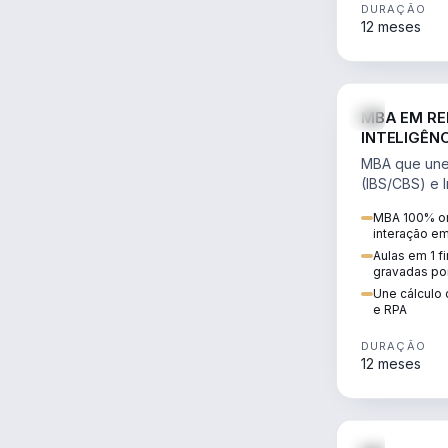
DURAÇÃO
12 meses
MBA EM RE
INTELIGÊNC
MBA que une 
(IBS/CBS) e In
cálculo de tr
MBA 100% on
RPA e automaç
interação e
Aulas em 1 f
gravadas po
Une cálculo 
e RPA
DURAÇÃO
12 meses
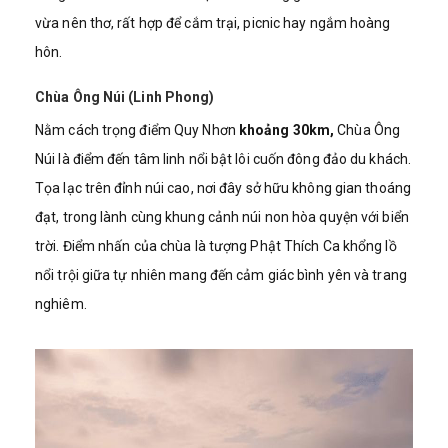
vừa nên thơ, rất hợp để cắm trại, picnic hay ngắm hoàng
hôn.
Chùa Ông Núi (Linh Phong)
Nằm cách trọng điểm Quy Nhơn
khoảng 30km,
Chùa Ông
Núi là điểm đến tâm linh nổi bật lôi cuốn đông đảo du khách.
Tọa lạc trên đỉnh núi cao, nơi đây sở hữu không gian thoáng
đạt, trong lành cùng khung cảnh núi non hòa quyện với biển
trời. Điểm nhấn của chùa là tượng Phật Thích Ca khổng lồ
nổi trội giữa tự nhiên mang đến cảm giác bình yên và trang
nghiêm.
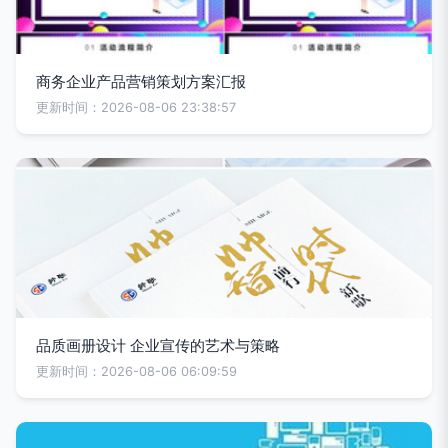
商务企业产品营销策划方案汇报
更新时间：2026-08-06 23:38:57
品质画册设计 企业宣传的艺术与策略
更新时间：2026-08-06 06:09:59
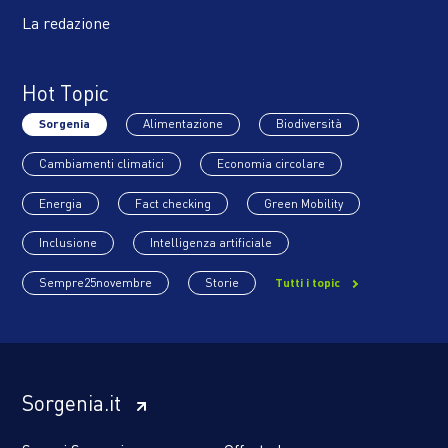
La redazione
Hot Topic
Sorgenia
Alimentazione
Biodiversità
Cambiamenti climatici
Economia circolare
Energia
Fact checking
Green Mobility
Inclusione
Intelligenza artificiale
Sempre25novembre
Storie
Tutti i topic
Sorgenia.it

▬▬▬▬▬▬▬▬▬▬

**Problem statement**. What you need to retype is every line from the one that has "MBA que une" through the last line of the listing, both included, with the pictures left out.

**The completed task**.
MBA que une 
(IBS/CBS) e In
cálculo de tr
MBA 100% on
RPA e automaç
interação e
Aulas em 1 f
gravadas po
Une cálculo 
e RPA
DURAÇÃO
12 meses
vừa nên thơ, rất hợp để cắm trại, picnic hay ngắm hoàng
hôn.
Chùa Ông Núi (Linh Phong)
Nằm cách trọng điểm Quy Nhơn
khoảng 30km,
Chùa Ông
Núi là điểm đến tâm linh nổi bật lôi cuốn đông đảo du khách.
Tọa lạc trên đỉnh núi cao, nơi đây sở hữu không gian thoáng
đạt, trong lành cùng khung cảnh núi non hòa quyện với biển
trời. Điểm nhấn của chùa là tượng Phật Thích Ca khổng lồ
nổi trội giữa tự nhiên mang đến cảm giác bình yên và trang
nghiêm.
商务企业产品营销策划方案汇报
更新时间：2026-08-06 23:38:57
品质画册设计 企业宣传的艺术与策略
更新时间：2026-08-06 06:09:59
La redazione
Hot Topic
Sorgenia
Alimentazione
Biodiversità
Cambiamenti climatici
Economia circolare
Energia
Fact checking
Green Mobility
Inclusione
Intelligenza artificiale
Sempre25novembre
Storie
Tutti i topic
Sorgenia.it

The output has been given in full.